UK High Court hears legal challenges to recently enacted Northern Ireland Troubles Bill  News
Lasse1974, Public domain, via Wikimedia Commons
UK High Court hears legal challenges to recently enacted Northern Ireland Troubles Bill 

The UK High Court began hearing on Wednesday 16 legal challenges, filed mostly by victims’ families, against the recently enacted Northern Ireland (Troubles & Reconciliation) Act. The act, which grants amnesty to former soldiers and militants involved in an ethno-nationalist conflict in Northern Ireland known as the Troubles, became law on Tuesday when it received Royal Assent.

JURIST spoke to one of the victims’ legal representatives, Gavin Booth, on Wednesday. He said, “16 judicial review applications have been received so far, involving victims’ cases ranging from 1971 through to the mid-1990s.” The action has  been lodged in Belfast’s High Court to challenge the adequacy of the investigations and the ban on civil claims contained in the new law. Booth said his clients remain “steadfast” in their challenges to the new law. “This Act represents a clear departure from the rule of law and is a significant interference in the justice system by denying victims access to the courts. These families deserve better from the UK government,” he told JURIST.

Solicitors with Madden & Finucane Solicitors filed six of the 16 judicial review applications. According to a statement from their firm, they are “challenging the lawfulness of this legislation and its compatibility with international human rights standards.” They also stated their intention to lodge “applications for families directly affected by this legislation to the [European Court of Human Rights] in Strasbourg over the coming weeks.” The six victims and families currently represented by Madden & Finucane Solicitors include Billy Thompson, Jonathan McKerr, Una Eakin, Linda Hewitt, Teresa Jordan and Eamon Cairns.

Amnesty International joined in voicing support for victims of the Troubles and their families, saying, “Despite thinly-veiled attempts by the Government to portray the law as an act of reconciliation, it plainly serves to put perpetrators above the law and beyond accountability.”

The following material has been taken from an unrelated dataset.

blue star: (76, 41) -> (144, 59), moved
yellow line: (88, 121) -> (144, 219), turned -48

These legal challenges come as the Northern Ireland Troubles (Legacy and Reconciliation) Act 2023 entered into law on Tuesday after receiving Royal Assent, the final stage at which a bill becomes law in the UK Parliament.

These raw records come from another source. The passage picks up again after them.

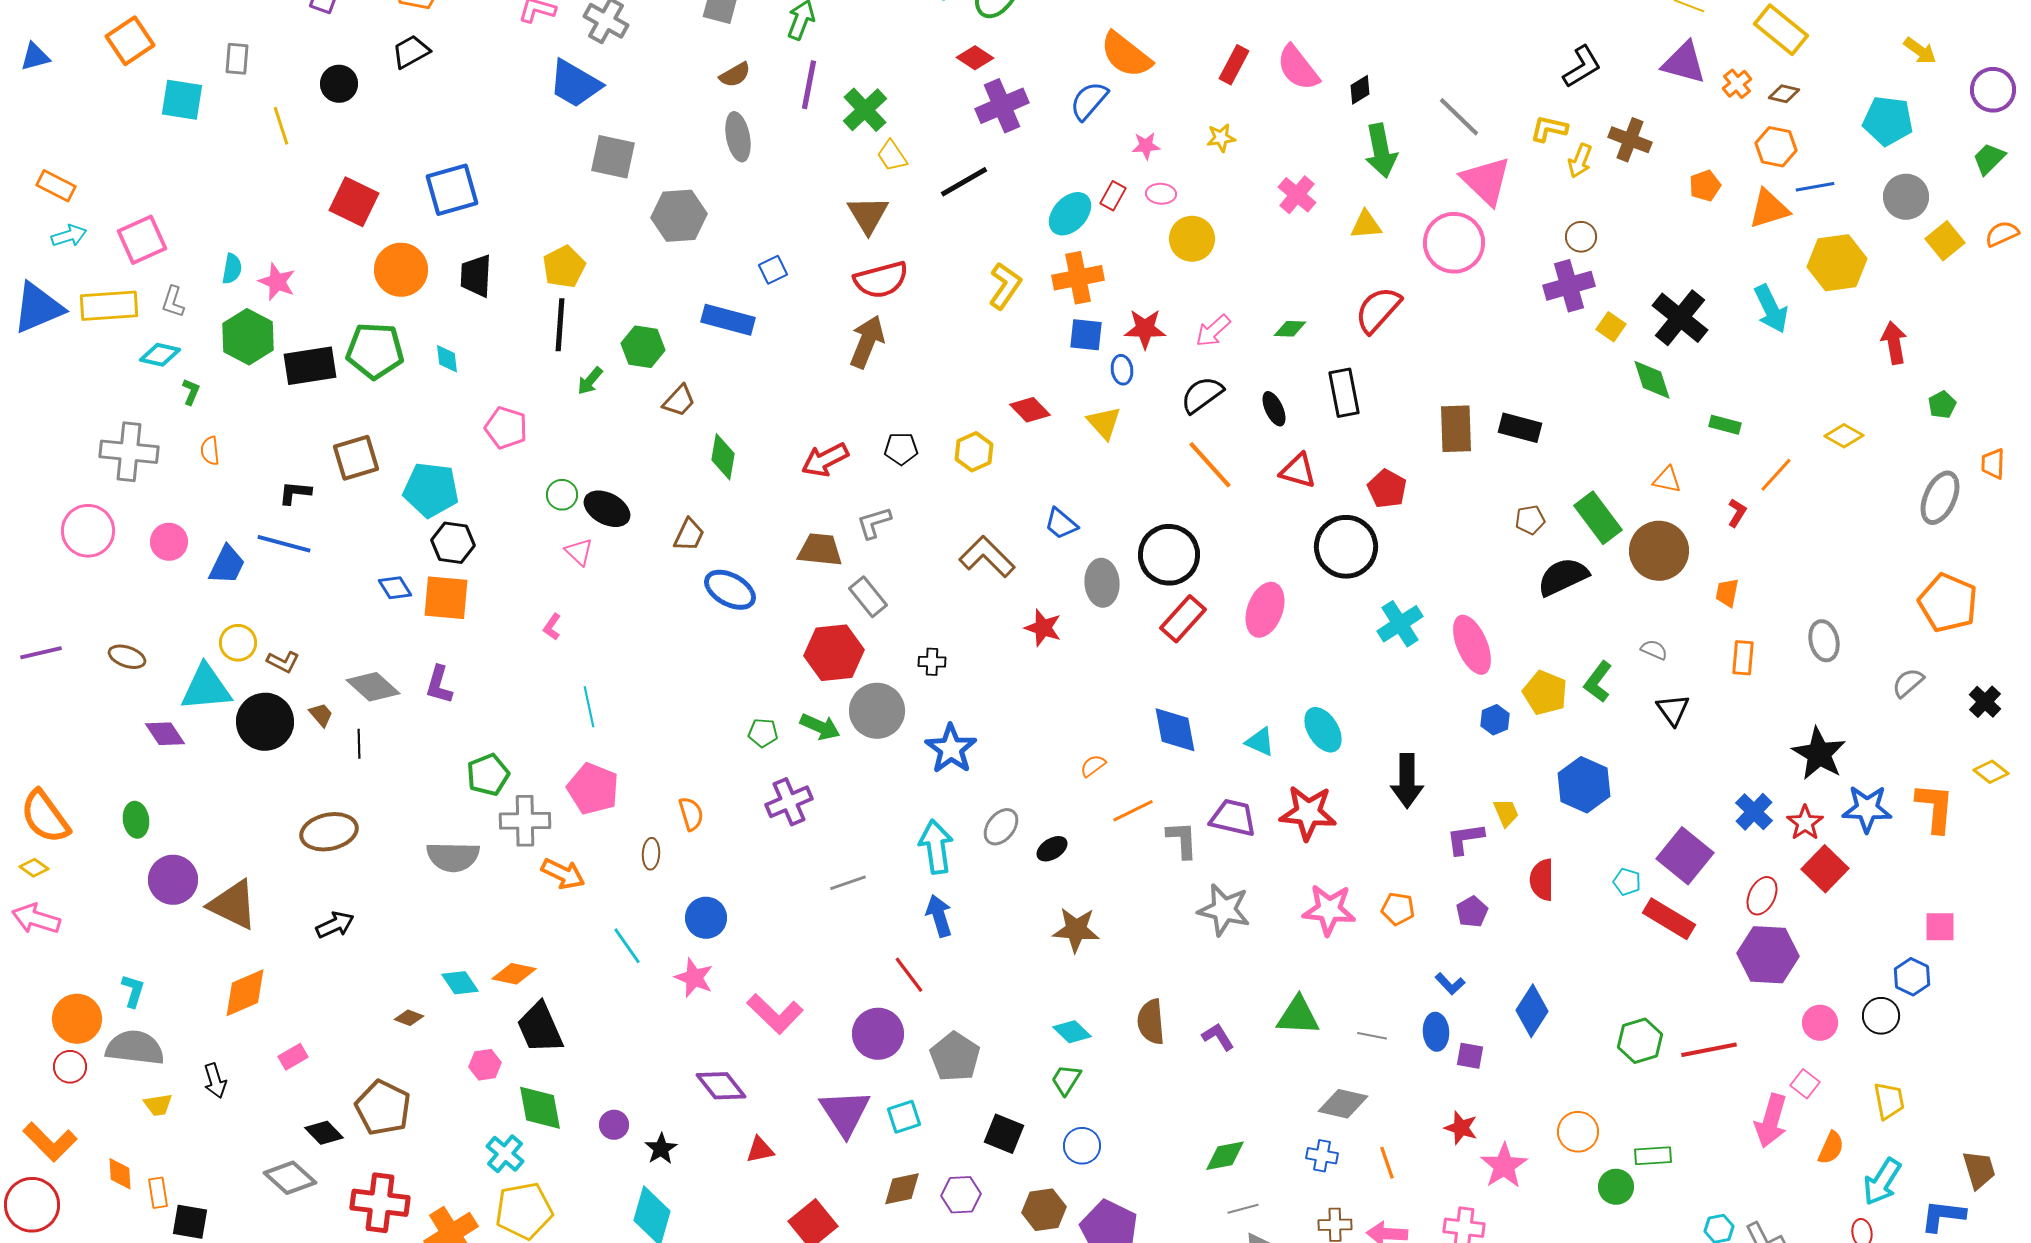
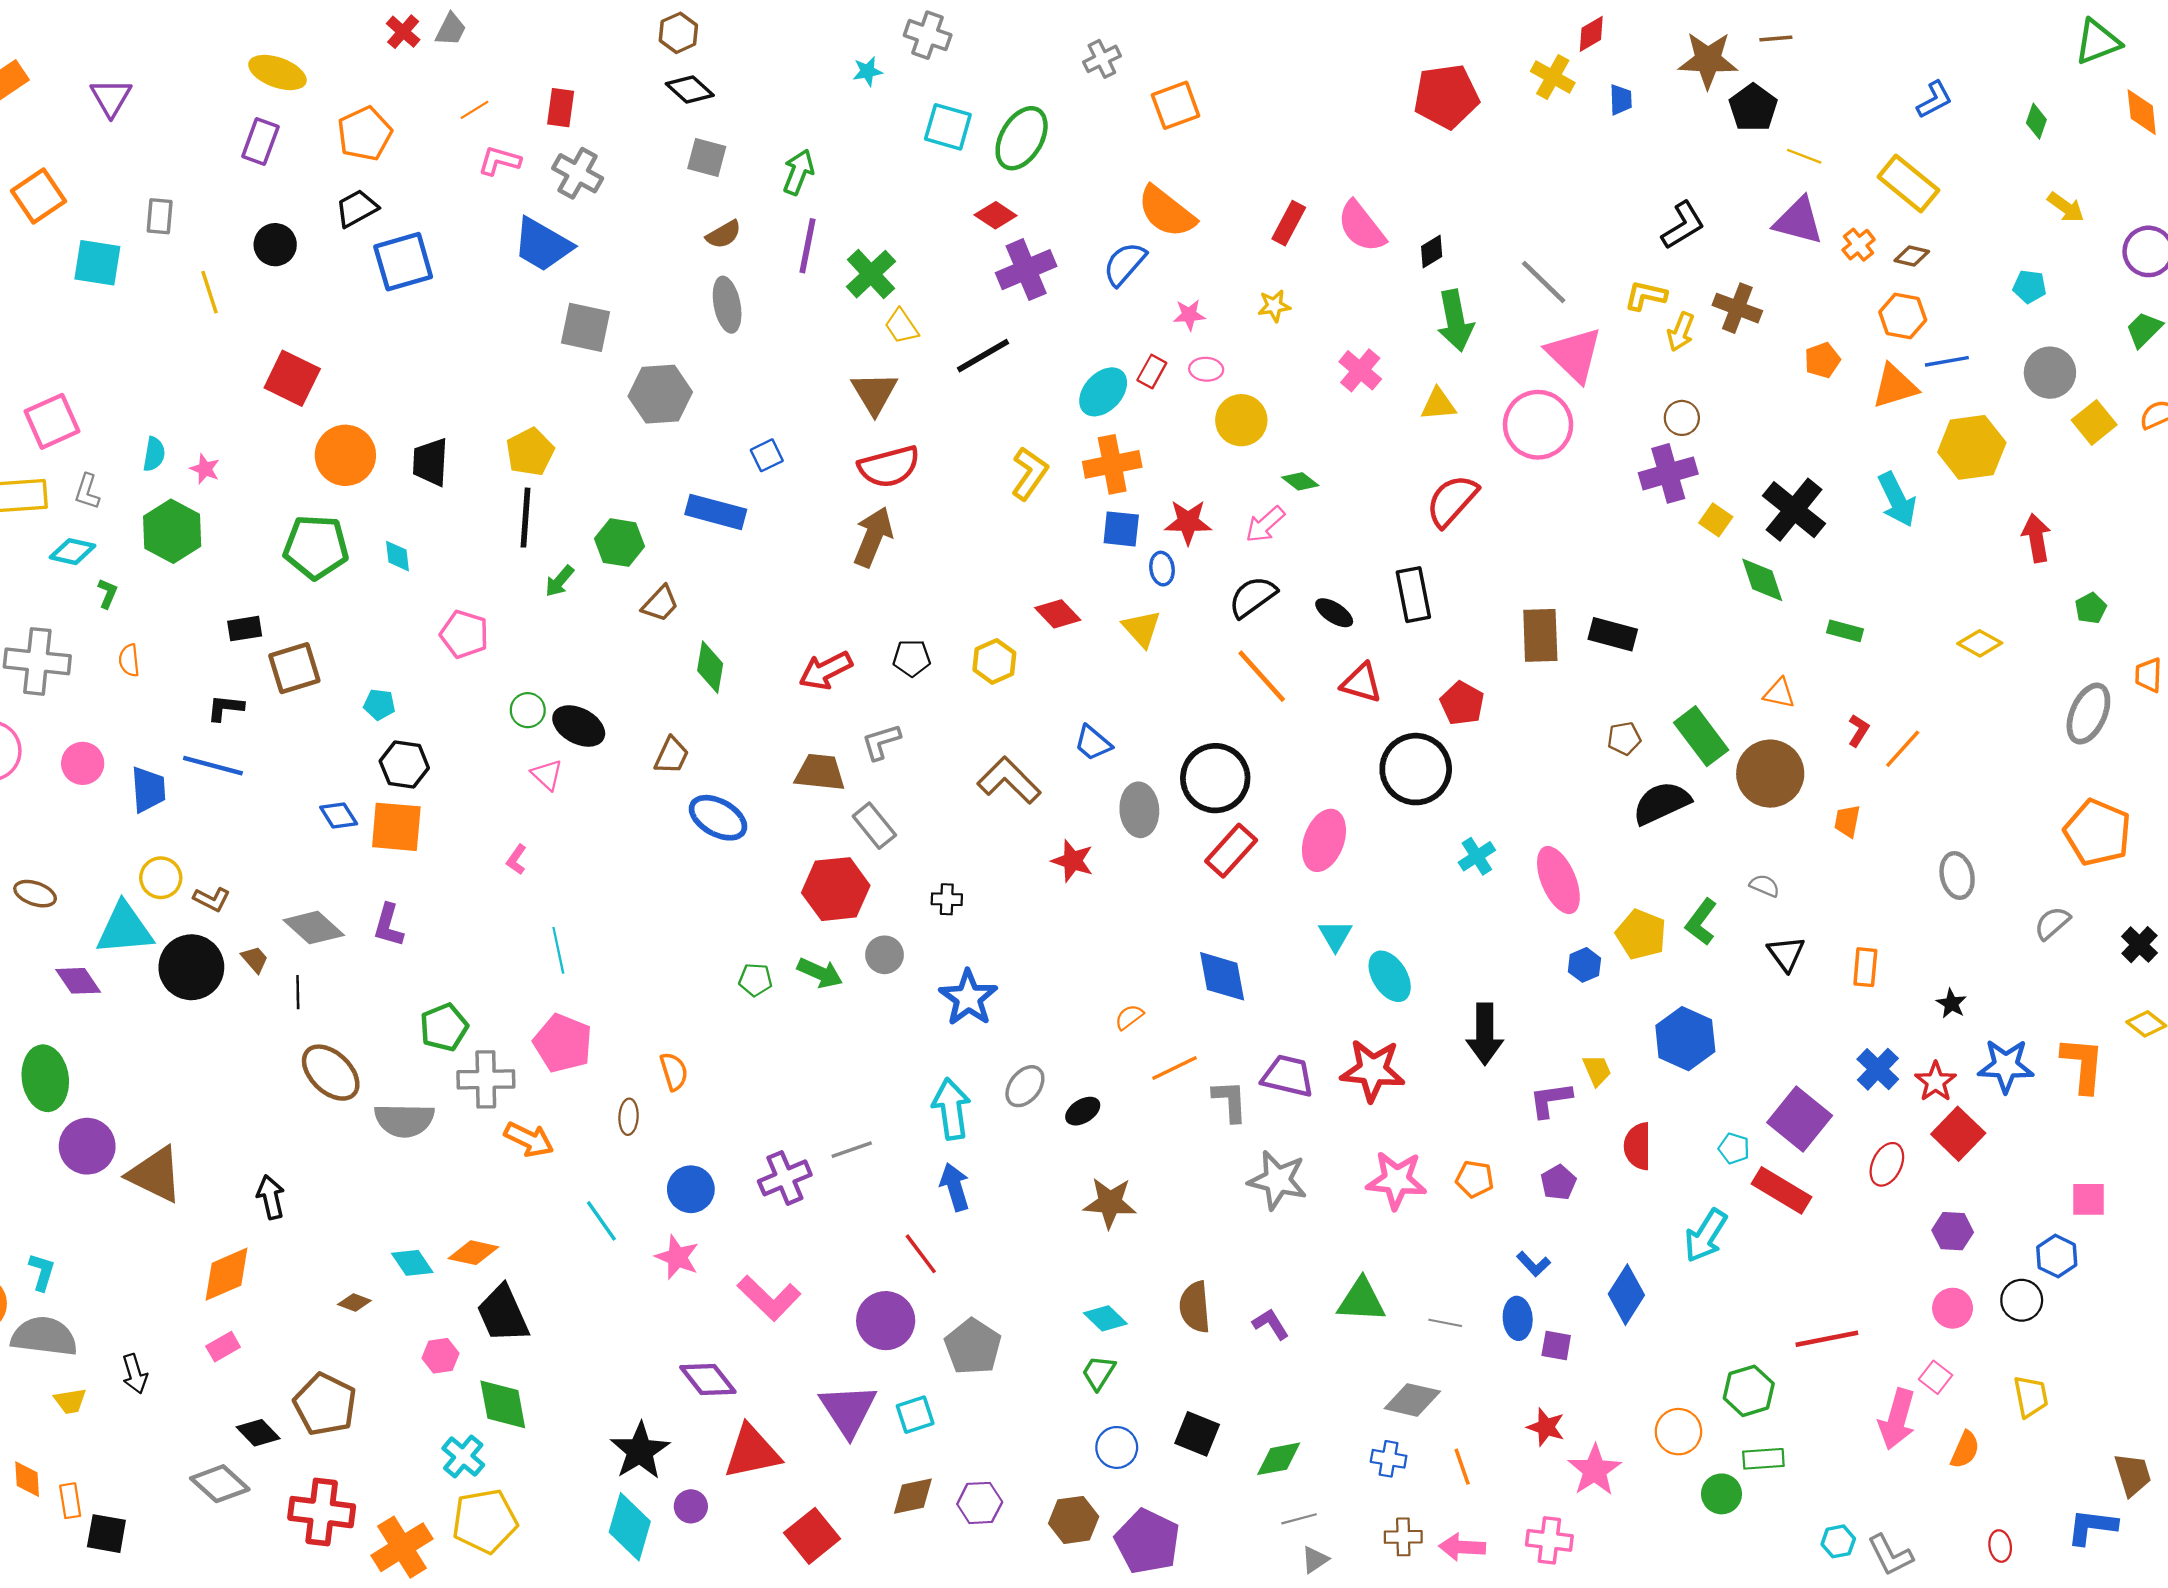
cyan pentagon: (1888, 121) -> (2030, 287), size x0.6
blue square: (452, 190) -> (403, 262), moved
pink star: (277, 282) -> (205, 469), size x0.7
green diamond: (1290, 329) -> (1300, 481), moved, turned 36
black rectangle: (310, 366) -> (245, 629), moved, size x0.6
black ellipse: (1274, 409) -> (1334, 613), turned -32
orange line: (1776, 475) -> (1903, 749), moved
cyan pentagon: (431, 490) -> (379, 704), size x0.5
blue trapezoid: (227, 565) -> (148, 789), turned -30
cyan cross: (1400, 624) -> (1477, 856), size x0.7
orange rectangle: (1743, 658) -> (1865, 967), moved
gray circle: (877, 711) -> (885, 955), size x0.6
cyan triangle: (1260, 742) -> (1335, 936), moved, turned 36
black star: (1819, 754) -> (1951, 1003), size x0.5
purple cross: (789, 802) -> (785, 1178), moved
green ellipse: (136, 820) -> (45, 1078), size x1.6
brown ellipse: (329, 832) -> (331, 1073), moved, turned 56
black arrow: (335, 925) -> (271, 1197), turned -78
purple hexagon: (1768, 955) -> (1953, 1231), moved, size x0.6
orange diamond: (245, 993) -> (226, 1274), moved
green hexagon: (1640, 1041) -> (1749, 1391), moved
purple circle: (614, 1125) -> (691, 1506), moved
black square: (1004, 1134) -> (1197, 1434), moved
black star: (661, 1149) -> (640, 1451), size x1.6
red triangle: (760, 1150) -> (752, 1452), size x1.8
cyan arrow: (1882, 1182) -> (1706, 1236), moved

In a Tuesday statement, Secretary of State for Northern Ireland Chris Heaton-Harris said:

I recognise getting to this juncture has been a hugely difficult task for all. The legislation contains finely balanced political and moral choices….If we are truly to provide greater information, accountability and acknowledgement to victims and families of the Troubles and help society to move forward in the spirit of reconciliation, we must build a legacy process founded on integrity, expertise and fairness.

Parliament first received the act in May 2022. It aimed to address the Troubles by promoting and establishing the Independent Commission for Reconciliation and Information Recovery. The act also aimed to limit criminal investigations, legal proceedings, inquests and police complaints. The act build upon the Northern Ireland (Sentences Act) of 1998 by extending the prisoner release scheme. It also provides “for experiences to be recorded and preserved and for events to be studied and memorialised, and to provide for the validity of interim custody orders.”

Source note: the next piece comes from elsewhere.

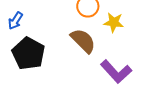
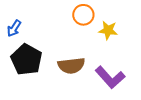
brown semicircle: (83, 41) -> (71, 66), moved, turned 128

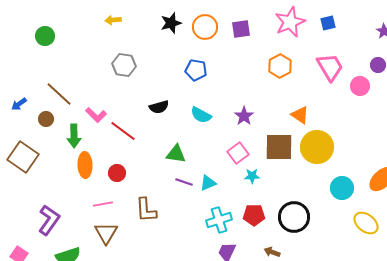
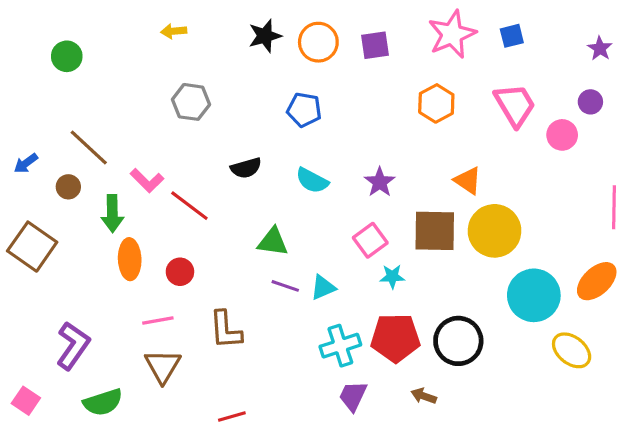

In October 2022, however, the UK Joint Committee on Human Rights condemned the Northern Ireland Troubles (Legacy and Reconciliation) Act 2023 as a risk to human rights law in the UK. The committee cited concerns with the act involving various provisions of the European Convention on Human Rights. Ultimately, the committee urged “the Government to reconsider its approach and to put forward a Convention-compliant solution.”

UN High Commissioner for Human Rights Volker Türk also criticized the bill in January, writing, “I urge the UK to reconsider its approach and engage in further meaningful and inclusive consultations on how best to advance a human rights-centred way to address the legacy of the Troubles.”

In 2021, inquests into the deaths of ten people in Northern Ireland’s capital Belfast during a British Army operation in August 1971 concluded that all of them were civilians who posed no threat to the soldiers, and that the use of force by the army was “clearly disproportionate.” The Troubles spanned the 1960’s through the 1990’s and resulted in the death of approximately 3,720 people, with over 47,500 more injured.